The Bulls have six players currently averaging at least 9.2 points per game (and four overall in double figures). The combination of Luol Deng, Boozer and Noah are collecting combined 23.4 rebounds per contest.
In addition to his mantra of defense, Coach Thibodeau wants Noah to take advantage of some of the slower centers offensively.
“When he runs the floor well, along with Derrick [Rose] and we get our wings out, we play at a much quicker pace,” said Thibodeau. “I think Jo is such a good athlete, he could outrun most guys.”
Noah is willing.
“I think that the more I do it, the better it’s going to be,” said the Chicago center. “Just got to keep fighting and keep getting better.”
Lin: Rookie Year a Humbling Experience
Second-year guard Jeremy Lin was recently waived by the Houston Rockets, after getting waived by the Golden State Warriors. Two waiver claims later and the 6’3″ Harvard graduate found himself on the New York Knicks.
Lin was sparsely used by the Warriors, playing in just 9.8 minutes a game over 29 appearances.
“It was a humbling experience.

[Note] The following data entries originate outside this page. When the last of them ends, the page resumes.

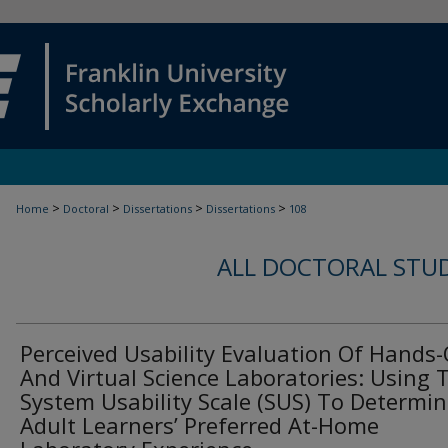
>
>
>
>
Home
Doctoral
Dissertations
Dissertations
108
ALL DOCTORAL STU
Perceived Usability Evaluation Of Hands
And Virtual Science Laboratories: Using 
System Usability Scale (SUS) To Determi
Adult Learners’ Preferred At-Home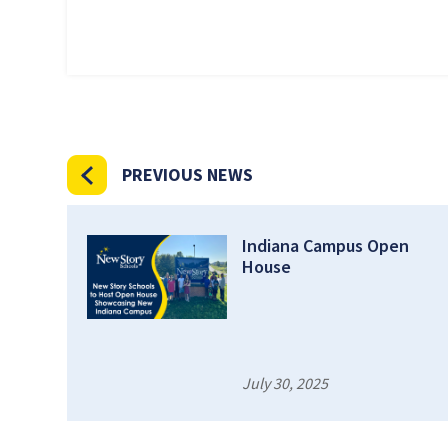
PREVIOUS NEWS
Indiana Campus Open
House
July 30, 2025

It was really hard for me my rookie year, going down to the D-league three times and kind of just having to find my way,” said Lin. “[I'm] just thankful that I made it through the year while learning a lot from a lot of different people: Steph [Curry], Monta [Ellis] . . . and the coach in the D-league, coach [Eric] Musselman kind of letting me go and just to figure out what’s going to work at the next level and what won’t.”
So far Lin has played a total of six minutes for the Knicks (spread out over three games) while amassing a total of four fouls, two turnovers and just one assist.
Adjusting to the new situation without the benefit of training camp is a lot to ask of Lin, who is still essentially a project in the NBA.
“I know everybody,” said Lin of his new teammates. “It’s just more the plays and getting used to the system and understanding, building some type of friendship and chemistry on the court.”
Coach Mike D’Antoni runs a point-guard friendly offense but the Knicks don’t have a healthy, experienced true point guard on the roster.
Toney Douglas is a solid player but a far cry from the All-Star D’Antoni had in Phoenix in Steve Nash.
“I think that everyone kind of knows that about his offense and so it’s exciting,” said Lin. “[I'm] just trying to learn as much as I can and guys like, the point guards ahead of me, Baron [Davis] and Toney, their always talking to me, Mike Bibby, they’re always teaching me; so there’s just a lot to be learned right now for me and that’s what I try to focus on.”
The team is hopeful that Bibby will round into shape and that Davis, out another couple of months with a back injury, will be healthy enough, come playoffs, to lead the team through a deep postseason run.
Lin just hopes he can contribute.
“For me it’s just trying to control what I can control and when I get on the floor, if I get on the floor, I’m just going to try and play my best and just give it my best effort,” said Lin. “I’m not over-thinking it.”